С очень разными людьми сталкивались мы за рубежом. Но приоритет общечеловеческих ценностей, провозглашенный нашей страной, означает широкое непредвзятое видение мира, в том числе возможность и необходимость диалога с самыми разными людьми. А если эти люди - наши соотечественники?
И вот еще о чем, пожалуй, напоследок стоит упомянуть.
Время, события, атмосфера, настроения в нашей стране меняются стремительно как никогда. То, что было новостью утром, к вечеру уже устаревает. Каждый день приносит что-то новое.
А книги?
Процесс их издания по-прежнему крайне замедлен. Книги не поспевают за событиями.
Когда мы брались за работу о судьбах русской эмиграции, мы не были до конца уверены, увидит ли свет все то, о чем мы пишем. И вот пришла наконец верстка, потом сверка, и само слово "эмигрант" уже звучит иначе, стремительно теряя некий жестковатый, отчужденный оттенок. Да и как же иначе?
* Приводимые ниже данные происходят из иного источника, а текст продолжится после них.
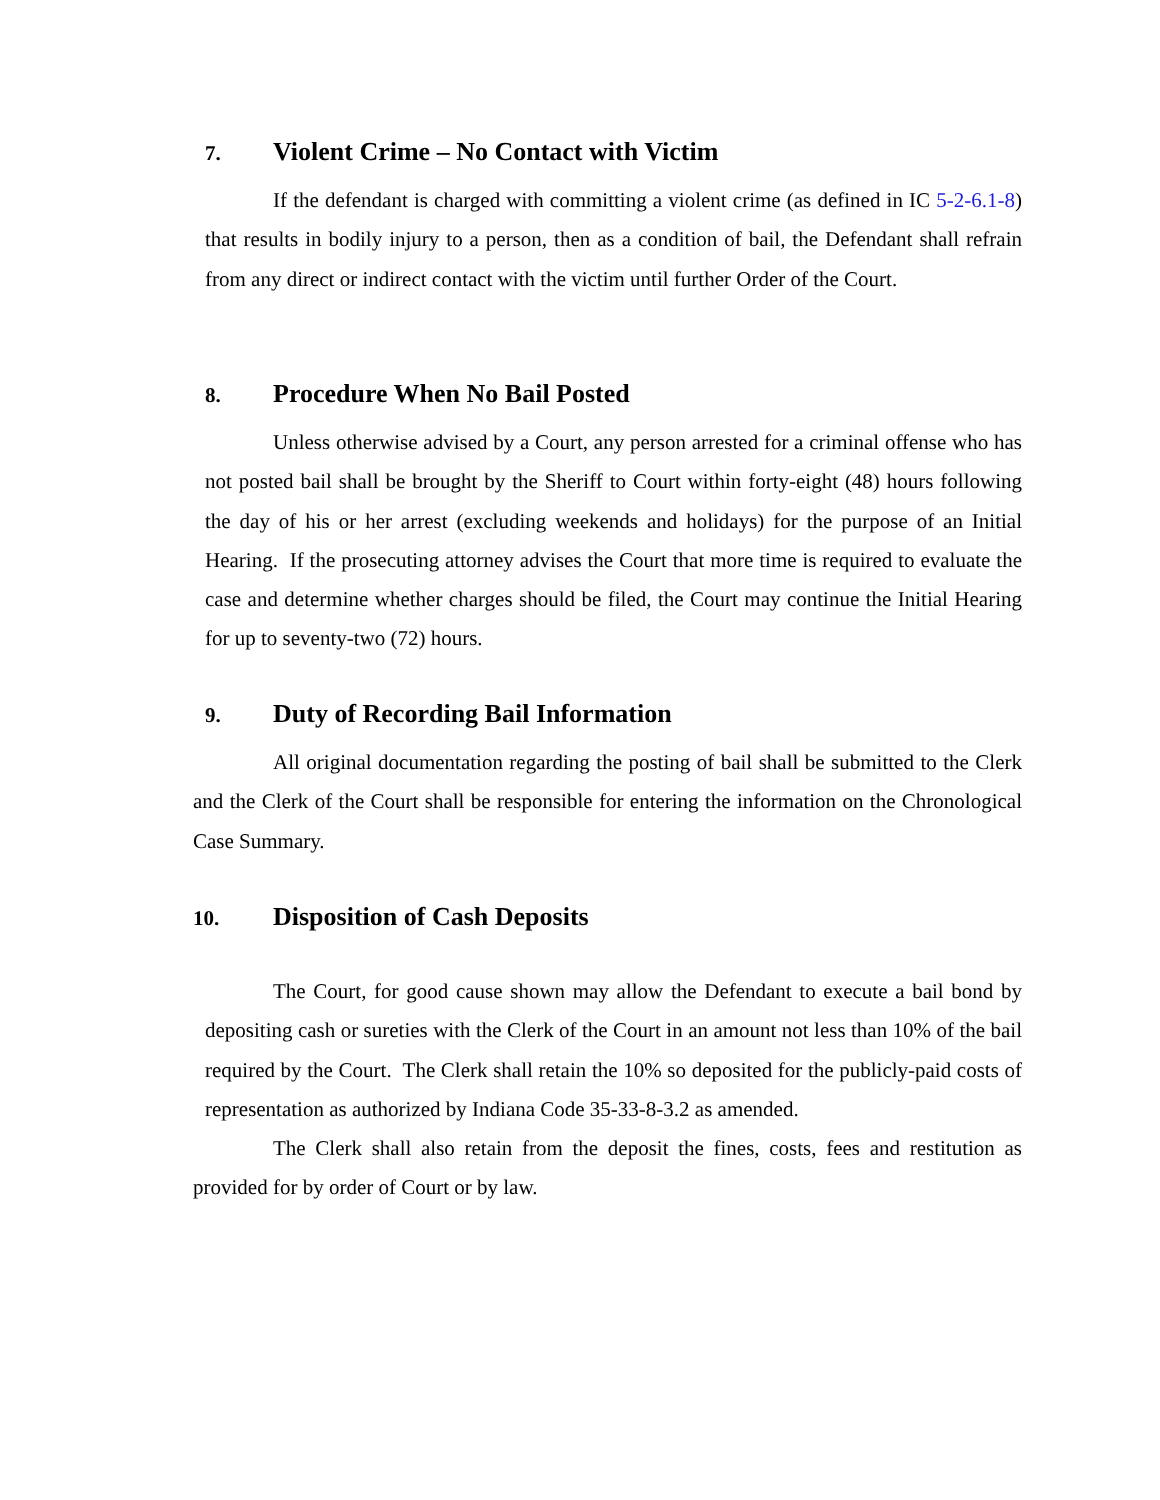7. Violent Crime – No Contact with Victim
If the defendant is charged with committing a violent crime (as defined in IC 5-2-6.1-8) that results in bodily injury to a person, then as a condition of bail, the Defendant shall refrain from any direct or indirect contact with the victim until further Order of the Court.
8. Procedure When No Bail Posted
Unless otherwise advised by a Court, any person arrested for a criminal offense who has not posted bail shall be brought by the Sheriff to Court within forty-eight (48) hours following the day of his or her arrest (excluding weekends and holidays) for the purpose of an Initial Hearing. If the prosecuting attorney advises the Court that more time is required to evaluate the case and determine whether charges should be filed, the Court may continue the Initial Hearing for up to seventy-two (72) hours.
9. Duty of Recording Bail Information
All original documentation regarding the posting of bail shall be submitted to the Clerk and the Clerk of the Court shall be responsible for entering the information on the Chronological Case Summary.
10. Disposition of Cash Deposits
The Court, for good cause shown may allow the Defendant to execute a bail bond by depositing cash or sureties with the Clerk of the Court in an amount not less than 10% of the bail required by the Court. The Clerk shall retain the 10% so deposited for the publicly-paid costs of representation as authorized by Indiana Code 35-33-8-3.2 as amended.
The Clerk shall also retain from the deposit the fines, costs, fees and restitution as provided for by order of Court or by law.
Каждый человек теперь имеет право покинуть свою страну и вернуться домой, если захочет - так ведь говорится в Венском документе, подписанном Правительством.
И слава богу. Через трагический зигзаг, стоивший, народу многомиллионных жертв, страна наконец-то с трудом выбирается из ухабов и колдобин на дорогу, по которой движется человечество.
В своей работе мы не стремились поспешать за событиями.
Мы хотели рассказать только о тех, с кем знакомы, с кем жили рядом, сталкивались на улицах. Со многими из них мы продолжаем поддерживать отношения и сейчас. Некоторые стали нашими близкими друзьями.